Schools are required by federal law to fund the full cost of special education, meaning whatever they don’t get from the state they have to make up elsewhere. Right now, the state is reimbursing about 28 percent of special education costs, according to the governor. Evers’ budget would increase that to 50 percent.

“This is money that’s going to be spent,” said Rep. Evan Goyke, D-Milwaukee, who sits on the budget committee. “It’s just a matter of which programs are going to be cut locally if the state doesn’t increase its reimbursement.”

Republicans approved a roughly $500 million increase in state funding for schools in the last budget, which was about $900 million less than Evers wanted. While they’ve yet to indicated how much they’re willing to spend on schools in the current budget, they have indicated it will be smaller than the governor’s plan.

Just how much smaller, they say, could hinge in part on federal school funding, and how Evers spends an additional $3.2 billion in federal funds for state government.

“The federal money is definitely impacting things,” said budget committee co-chair Rep. Mark Born, R-Beaver Dam. “Education’s a priority, but we need to figure out how this federal money impacts that.”

Taylor said the federal funding had helped schools weather the pandemic, sometimes with one-time projects like improvements to their ventilation systems. But she said that challenges that existed before, like an achievement gap for students of color, could be worse once the pandemic is over.

“The impact of COVID on those students will continue beyond the next few years,” Taylor said. “My plea to you is that we forecast out and recognize the continuing needs of our districts.”

Marklein also pressed Taylor on how her agency had operated during the pandemic. She said that before COVID-19, around 400 employees might be working in DPI’s downtown Madison office building. She said that fewer than 10 were probably working in-person Tuesday with the vast majority working remotely. The agency would start to bring staff back on April 16, she said.

“How would you characterize the productivity of your staff working remotely in the last year?” Marklein asked.

“I don’t know that we’ve missed a beat,” Taylor said.

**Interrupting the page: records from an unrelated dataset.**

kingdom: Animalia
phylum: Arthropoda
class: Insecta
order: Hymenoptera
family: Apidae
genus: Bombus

GOP Lawmakers Push Back On State Funding For Unemployment System Upgrades

The head of the state Department of Workforce Development said Tuesday the department still needs at least $79 million in state funding to upgrade the technology behind Wisconsin’s unemployment insurance system, despite millions in federal aid dollars that have come to the department.

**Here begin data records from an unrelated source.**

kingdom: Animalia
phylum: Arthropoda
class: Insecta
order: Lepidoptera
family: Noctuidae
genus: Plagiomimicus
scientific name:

The technology underpinning Wisconsin’s unemployment system was developed in the 1970s and has been blamed for substantial delays in unemployment benefit payments during the pandemic.

During testimony before the finance committee, DWD Secretary Amy Pechacek said guaranteed funding from the state is necessary to ensure the technology upgrades are completed.

“The project is potentially subject to fail if we don’t have a dedicated funding source to complete it,” she said.

Pechacek said attempted system upgrades in 2009 were unsuccessful and abandoned because there wasn’t a long-term, dedicated state funding source.

Evers’ state budget proposal calls for roughly $79 million a year for unemployment system upgrades. The governor’s plan would also require DWD to use any federal money available for the project before tapping into state funds.

According to DWD, the agency has received about $59 million in federal COVID-19 aid since the beginning of the pandemic. A recent, $2.4 million federal grant allowed the department to reallocate existing state funds and hire a consultant to begin the process of unemployment system upgrades.

During testimony, Born, the committee co-chair, pushed back on the call for more state money, saying additional federal money could come to the department and be used for the project.

“The message a few weeks ago was we’re not going to write a blank check, we want more clarity, we want more details,” said Born.

He criticized the department for being “inconsistent,” arguing it should be more transparent about the possibility of federal money coming in.

The department says it doesn’t have additional information and can’t be certain that money will appear.

In February, the Legislature passed a bill that requires DWD to begin the upgrades by June 30. The bill didn’t allocate any state funding to the project.